Muchos años han pasado en la indiferencia para neutralizar este fenómeno que nos va a ahogar. En enero de 2010, escribí en El País: “El discurso del odio es abusivo, es insultante, es intimidador y hostiga. Discursos de odio siempre han puesto su marca sobre las sociedades, y suelen subir de intensidad cuando van acompañados por tensiones políticas o asuntos públicos que de sí polarizan. En México, el discurso de odio se desató con la combinación de dos disparadores que coincidieron en tiempo y espacio. El primero fue la lucha política donde el gobierno del entonces presidente Vicente Fox se empeñó en que por un delito menor el entonces jefe de Gobierno del Distrito Federal, Andrés Manuel López Obrador, fuera a la cárcel”.
La polarización se revitalizó hace unos días en las redes sociales, escasas 24 horas después de confirmarse la cancelación del nuevo aeropuerto, al aparecer la página en Facebook “Sí al nuevo aeropuerto en Texcoco”, donde se hacía un llamado a marchar el próximo domingo en Paseo de la Reforma para exigir que López Obrador rectifique. Paralelamente, la plataforma de Change.org tiene seis peticiones a favor y en contra de cancelarlo. La discusión no ha sido con argumentos técnicos, económicos o inclusive políticos, sino con descalificaciones maniqueas y consideraciones socioeconómicas. Una vez más, la dialéctica de ricos y pobres, los buenos y los malos, los que defienden sus intereses corruptos contra los redentores de la pureza nacional.

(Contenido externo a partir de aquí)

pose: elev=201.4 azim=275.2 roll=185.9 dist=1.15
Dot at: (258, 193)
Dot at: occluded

No se sabe quiénes están calentando a la sociedad, si son espontáneos como siempre hay, o grupos interesados que están manipulando e incendiando los ánimos. Hay consignas que podrían haber salido de las fábricas de desestabilización que alimentan el rencor y la desunión. Hay otras actitudes estomacales que son comunes en las redes, enajenadas e insatisfechas con el estado de cosas, donde aflora el resentimiento social y la indignación que se ha vivido en este país desde hace varios años contra todo lo que se identifica como el status quo. Si hay manos interesadas detrás, proveen el alimento que están pidiendo los hambrientos para expresarse vitriólicamente. En este sentido, la polarización somos todos.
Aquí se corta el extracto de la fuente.